2015-02-09
 
201529image(8).jpg (350×238)
Cosmas Shi Enxiang in an undated photo.
Photo courtesy of UCAnews
 
 
An underground Catholic bishop in China has died at the age of 94, 14 years after his ‘disappearance’ at the hands of authorities, a Catholic news website and a religious rights activist said.
 
Bishop Cosmas Shi Enxiang of Yi county in Hebei province was arrested on Good Friday, 2001, at a relative’s home in Beijing, and had been held without charge at an unknown location since then, the UCANews website said.
 
Joseph Kung, spokesman for the U.S.-based Cardinal Kung Foundation, said the family had been trying to discover Shi’s whereabouts for years.
 
“Bishop Shi has been disappeared for 14 years, and neither we nor his family knew where he was being held,” Kung told RFA.
 
He said authorities in Hebei’s provincial capital Baoding had only informed the family of Shi’s death.
 
“[Then] the Baoding authorities informed his relatives that he had died, but the family still doesn’t know where his remains are, nor his personal effects,” Kung said.
 
According to the bishop’s great-niece Shi Chunyan, the family was wasn’t told exactly when or how Shi died, UCANews reported.
 
A Beijing-based underground church member, who gave only his surname Ding, said Shi had been persecuted by the authorities because he wasn’t a member of the China’s ruling Communist Party-approved China Patriotic Catholic Association, which doesn’t recognize the authority of the Vatican.
 
“He was held for a very long time, and died in jail in his nineties,” Ding said. “I think this is very inhumane, and it makes one very angry.”
 
“It’s a typical example of China’s track record on religious freedom,” he said.
 
Religious freedom
 
Officially an atheist country, China has an army of officials whose job is to watch over faith-based activities, which have spread rapidly in recent decades amid sweeping economic and social change.
 
Party officials are put in charge of Catholics, Buddhists, Taoists, Muslims, and Protestants.
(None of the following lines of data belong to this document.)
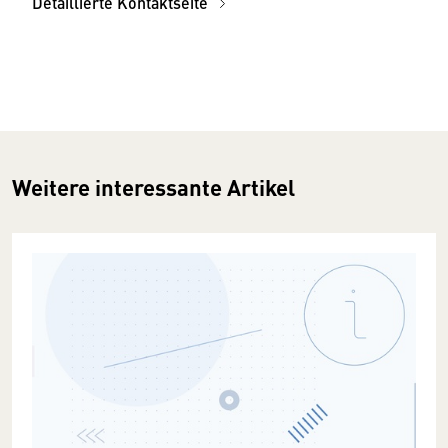
Detaillierte Kontaktseite
Weitere interessante Artikel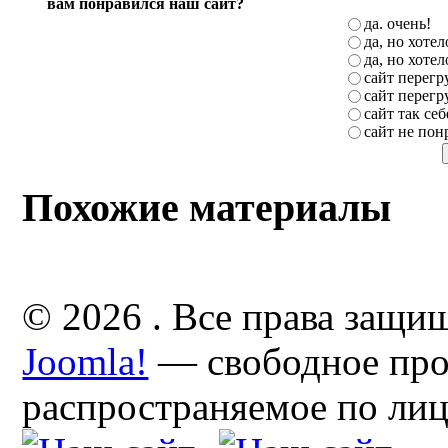
вам понравился наш сайт?
да. очень!
да, но хоте
да, но хоте
сайт перег
сайт перег
сайт так себ
сайт не пон
Похожие материалы
© 2026 . Все права защи
Joomla!
— свободное про
распространяемое по ли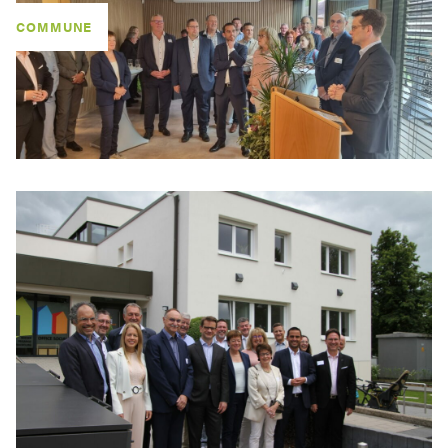
COMMUNE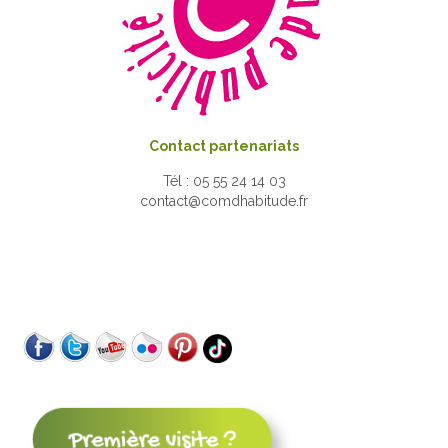
Contact partenariats
Tél : 05 55 24 14 03
contact@comdhabitude.fr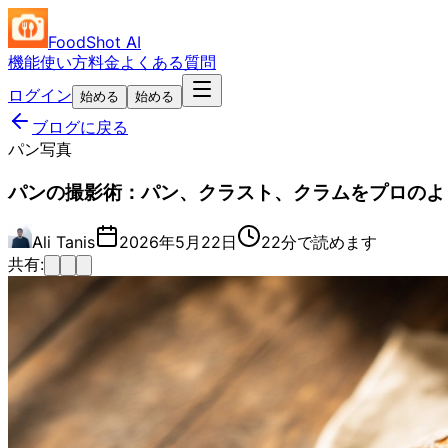
FoodShot AI
機能
使い方
料金
よくある質問
ログイン
始める
始める
ブログに戻る
パン写真
パンの撮影術：パン、クラスト、クラムをプロのよ
Ali Tanis
2026年5月22日
22分で読めます
共有: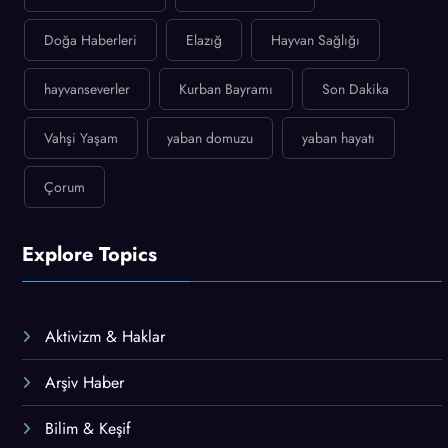
Doğa Haberleri
Elazığ
Hayvan Sağlığı
hayvanseverler
Kurban Bayramı
Son Dakika
Vahşi Yaşam
yaban domuzu
yaban hayatı
Çorum
Explore Topics
Aktivizm & Haklar
Arşiv Haber
Bilim & Keşif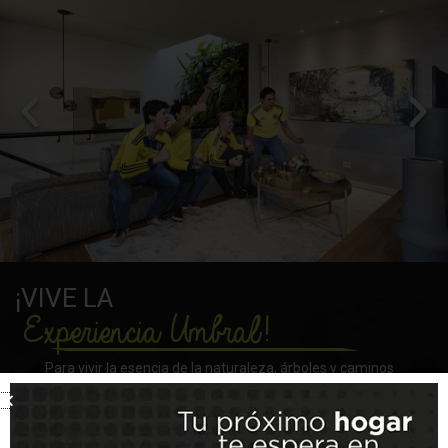
¡VIVE LA
Experiencia Umbral!
Para vivir la esencia de la naturaleza, árboles y caminos
verdes.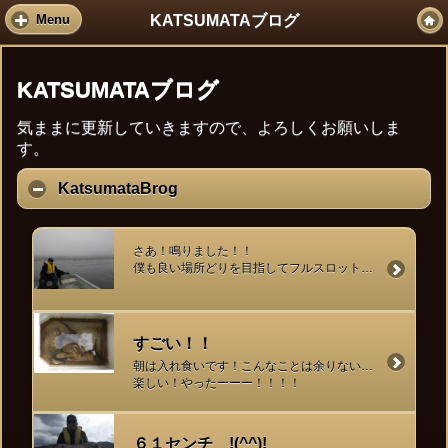
KATSUMATAブログ
Menu
KATSUMATAブログ
気ままに更新していきますので、よろしくお願いしま
す。
KatsumataBrog
さあ！鳴りました！！
僕も良い場所どりを目指してフルスロットルです！
すごい！！
朝は入れ食いです！こんなことは余りないです、、、、
楽しい！やったーーー！！！！
６１センチ !(^^)!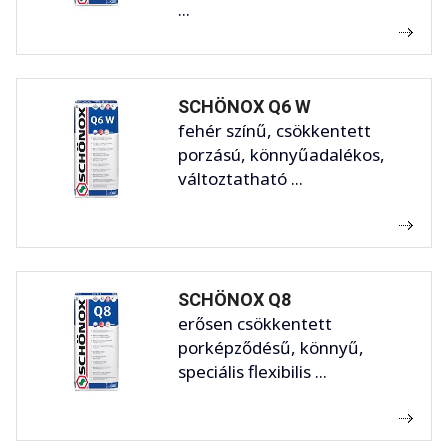
...
SCHÖNOX Q6 W
fehér színű, csökkentett
porzású, könnyűadalékos,
változtatható ...
SCHÖNOX Q8
erősen csökkentett
porképződésű, könnyű,
speciális flexibilis ...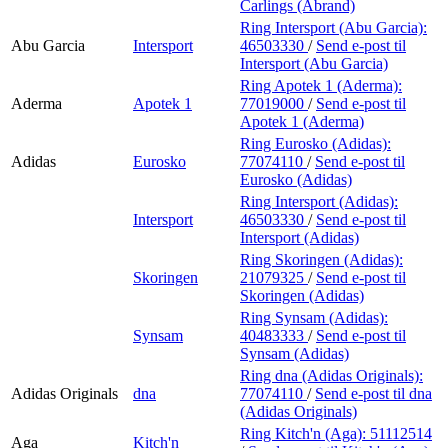
Carlings (Abrand)
Ring Intersport (Abu Garcia):
Abu Garcia
Intersport
46503330
/
Send e-post
til
Intersport (Abu Garcia)
Ring Apotek 1 (Aderma):
Aderma
Apotek 1
77019000
/
Send e-post
til
Apotek 1 (Aderma)
Ring Eurosko (Adidas):
Adidas
Eurosko
77074110
/
Send e-post
til
Eurosko (Adidas)
Ring Intersport (Adidas):
Intersport
46503330
/
Send e-post
til
Intersport (Adidas)
Ring Skoringen (Adidas):
Skoringen
21079325
/
Send e-post
til
Skoringen (Adidas)
Ring Synsam (Adidas):
Synsam
40483333
/
Send e-post
til
Synsam (Adidas)
Ring dna (Adidas Originals):
Adidas Originals
dna
77074110
/
Send e-post
til dna
(Adidas Originals)
Ring Kitch'n (Aga):
51112514
Aga
Kitch'n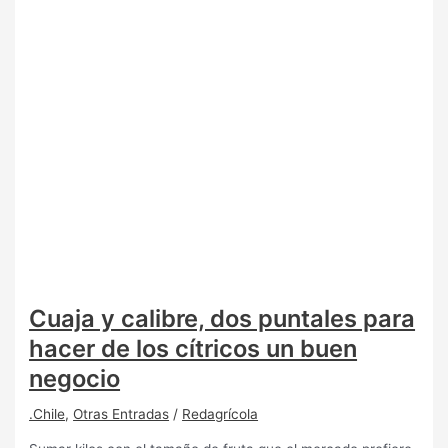
Cuaja y calibre, dos puntales para
hacer de los cítricos un buen
negocio
.Chile
,
Otras Entradas
/
Redagrícola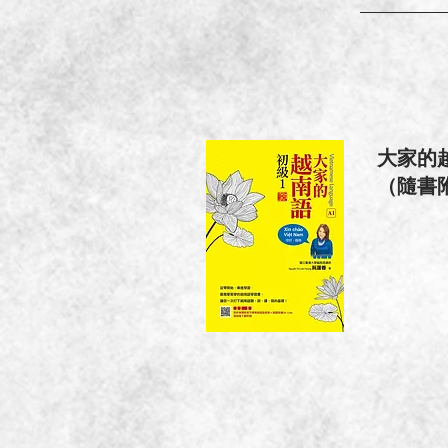
大家的
（隨書附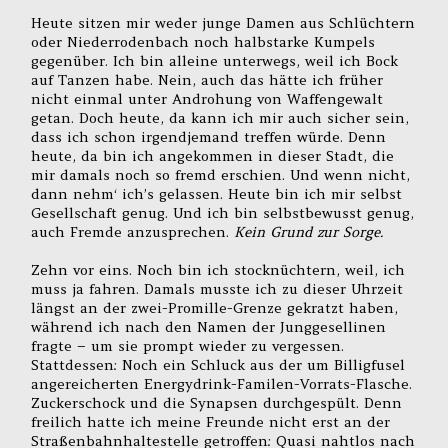
Heute sitzen mir weder junge Damen aus Schlüchtern
oder Niederrodenbach noch halbstarke Kumpels
gegenüber. Ich bin alleine unterwegs, weil ich Bock
auf Tanzen habe. Nein, auch das hätte ich früher
nicht einmal unter Androhung von Waffengewalt
getan. Doch heute, da kann ich mir auch sicher sein,
dass ich schon irgendjemand treffen würde. Denn
heute, da bin ich angekommen in dieser Stadt, die
mir damals noch so fremd erschien. Und wenn nicht,
dann nehm‘ ich’s gelassen. Heute bin ich mir selbst
Gesellschaft genug. Und ich bin selbstbewusst genug,
auch Fremde anzusprechen.
Kein Grund zur Sorge.
Zehn vor eins. Noch bin ich stocknüchtern, weil, ich
muss ja fahren. Damals musste ich zu dieser Uhrzeit
längst an der zwei-Promille-Grenze gekratzt haben,
während ich nach den Namen der Junggesellinen
fragte – um sie prompt wieder zu vergessen.
Stattdessen: Noch ein Schluck aus der um Billigfusel
angereicherten Energydrink-Familen-Vorrats-Flasche.
Zuckerschock und die Synapsen durchgespült. Denn
freilich hatte ich meine Freunde nicht erst an der
Straßenbahnhaltestelle getroffen: Quasi nahtlos nach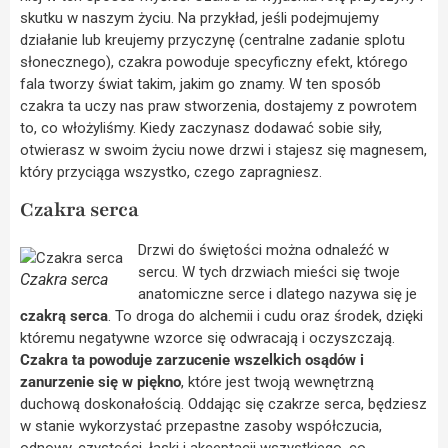
skutku w naszym życiu. Na przykład, jeśli podejmujemy
działanie lub kreujemy przyczynę (centralne zadanie splotu
słonecznego), czakra powoduje specyficzny efekt, którego
fala tworzy świat takim, jakim go znamy. W ten sposób
czakra ta uczy nas praw stworzenia, dostajemy z powrotem
to, co włożyliśmy. Kiedy zaczynasz dodawać sobie siły,
otwierasz w swoim życiu nowe drzwi i stajesz się magnesem,
który przyciąga wszystko, czego zapragniesz.
Czakra serca
Drzwi do świętości można odnaleźć w
sercu. W tych drzwiach mieści się twoje
Czakra serca
anatomiczne serce i dlatego nazywa się je
czakrą serca
. To droga do alchemii i cudu oraz środek, dzięki
któremu negatywne wzorce się odwracają i oczyszczają.
Czakra ta powoduje zarzucenie wszelkich osądów i
zanurzenie się w piękno
, które jest twoją wewnętrzną
duchową doskonałością. Oddając się czakrze serca, będziesz
w stanie wykorzystać przepastne zasoby współczucia,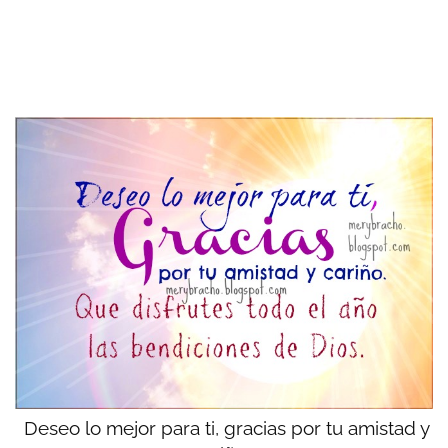
Deseo lo mejor para ti, gracias por tu amistad y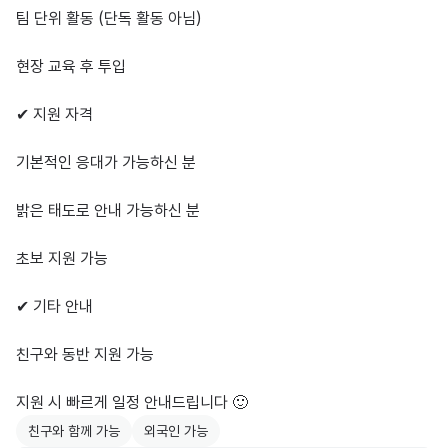
팀 단위 활동 (단독 활동 아님)

현장 교육 후 투입

✔ 지원 자격

기본적인 응대가 가능하신 분

밝은 태도로 안내 가능하신 분

초보 지원 가능

✔ 기타 안내

친구와 동반 지원 가능

지원 시 빠르게 일정 안내드립니다 🙂
친구와 함께 가능
외국인 가능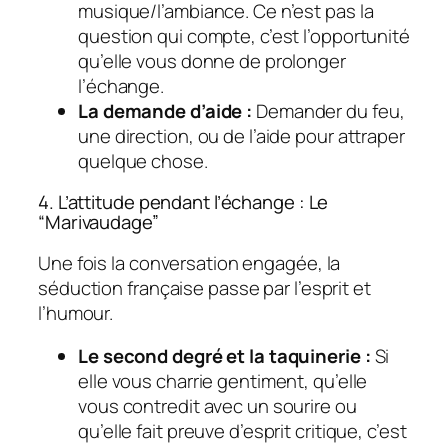
musique/l’ambiance. Ce n’est pas la
question qui compte, c’est l’opportunité
qu’elle vous donne de prolonger
l’échange.
La demande d’aide :
Demander du feu,
une direction, ou de l’aide pour attraper
quelque chose.
4. L’attitude pendant l’échange : Le
“Marivaudage”
Une fois la conversation engagée, la
séduction française passe par l’esprit et
l’humour.
Le second degré et la taquinerie :
Si
elle vous charrie gentiment, qu’elle
vous contredit avec un sourire ou
qu’elle fait preuve d’esprit critique, c’est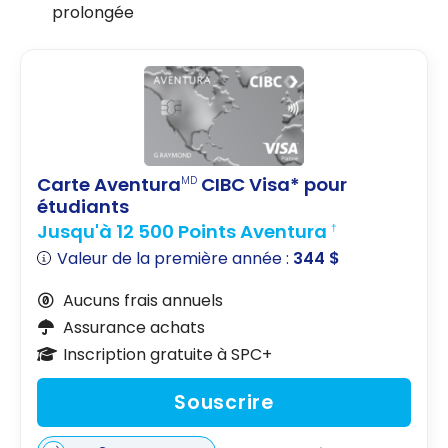
prolongée
Carte Aventura
CIBC Visa* pour
MD
étudiants
Jusqu'à 12 500 Points Aventura
†
Valeur de la première année :
344 $
Aucuns frais annuels
Assurance achats
Inscription gratuite à SPC+
Souscrire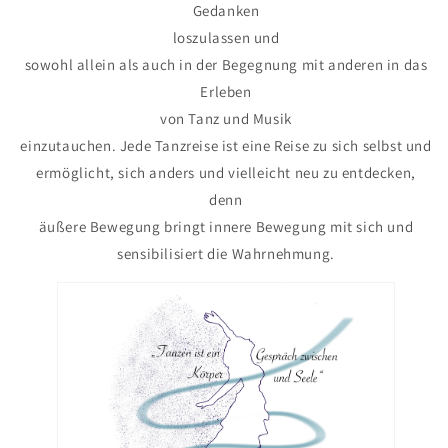
Gedanken
loszulassen und
sowohl allein als auch in der Begegnung mit anderen in das
Erleben
von Tanz und Musik
einzutauchen. Jede Tanzreise ist eine Reise zu sich selbst und
ermöglicht, sich anders und vielleicht neu zu entdecken,
denn
äußere Bewegung bringt innere Bewegung mit sich und
sensibilisiert die Wahrnehmung.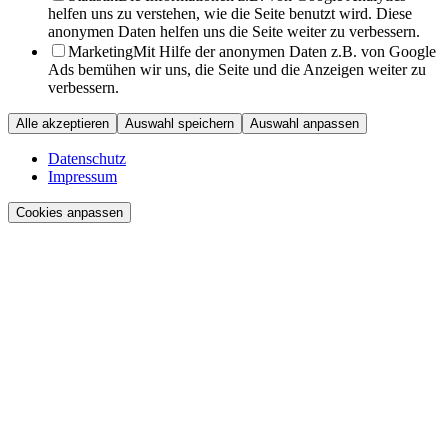
helfen uns zu verstehen, wie die Seite benutzt wird. Diese
anonymen Daten helfen uns die Seite weiter zu verbessern.
Marketing
Mit Hilfe der anonymen Daten z.B. von Google
Ads bemühen wir uns, die Seite und die Anzeigen weiter zu
verbessern.
Alle akzeptieren
Auswahl speichern
Auswahl anpassen
Datenschutz
Impressum
Cookies anpassen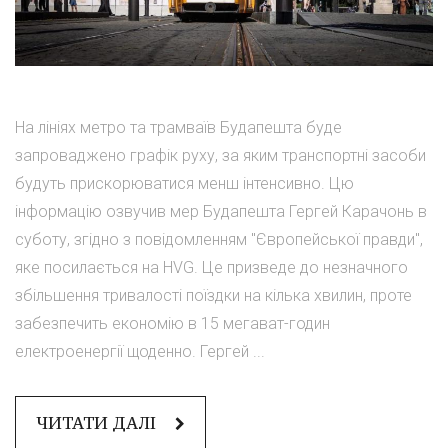
На лініях метро та трамваїв Будапешта буде
запроваджено графік руху, за яким транспортні засоби
будуть прискорюватися менш інтенсивно. Цю
інформацію озвучив мер Будапешта Гергей Карачонь в
суботу, згідно з повідомленням "Європейської правди",
яке посилається на HVG. Це призведе до незначного
збільшення тривалості поїздки на кілька хвилин, проте
забезпечить економію в 15 мегават-годин
електроенергії щоденно. Гергей ...
ЧИТАТИ ДАЛІ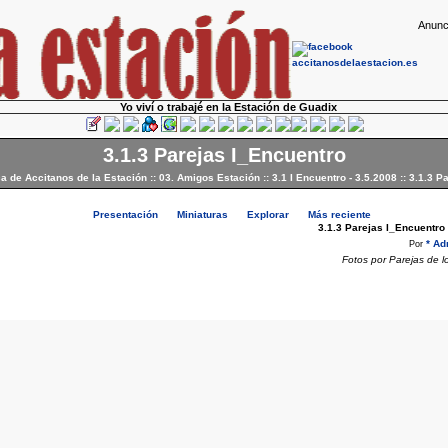
Anunc
Yo viví o trabajé en la Estación de Guadix
3.1.3 Parejas I_Encuentro
ca de Accitanos de la Estación
::
03. Amigos Estación
::
3.1 I Encuentro - 3.5.2008
::
3.1.3 P
Presentación
Miniaturas
Explorar
Más reciente
3.1.3 Parejas I_Encuentro
* Ad
Por
Fotos por Parejas de l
Judaism isn’t recognized, and worship in non-recognized temples, churches, or mosques is against the law.
 
Ding said China has a huge state “machinery” dedicated to ensuring its religious believers toe the party line.
 
“The older generation of religious leaders in particular spent a much longer time in jail,” he said.
 
He said China’s underground Catholics were forced to be more secretive in their activities because they retain allegiance to the Pope, regarded by Beijing as a foreign power with no say in its internal affairs.
 
“I think there’s a lot that the rest of the world doesn’t even know about the oppression directed at them by the Communist Party, since it came to power,” Ding said.
 
“I think it’s very widespread, deep and dark, and we shall see if people can expose more of it,” he said.
 
Shi Chunyan told UCANews that his family had taken the news of his death very hard.
 
“My parents and the bishop’s other siblings are particularly sad,” she said.
 
“They had been unsuccessfully trying to discover his whereabouts for many years. Now the answer to their questions is that he is dead,” she said.
 
Shi, a native of the northern province of Hebei, was hailed by some in online comments as “a martyr of the Church,” UCANews reported.
 
Bishop Su
 
Meanwhile, city authorities are also holding Catholic bishop James Su of Baoding at an unknown location, after he ‘disappeared’ in October 1997, Kung said.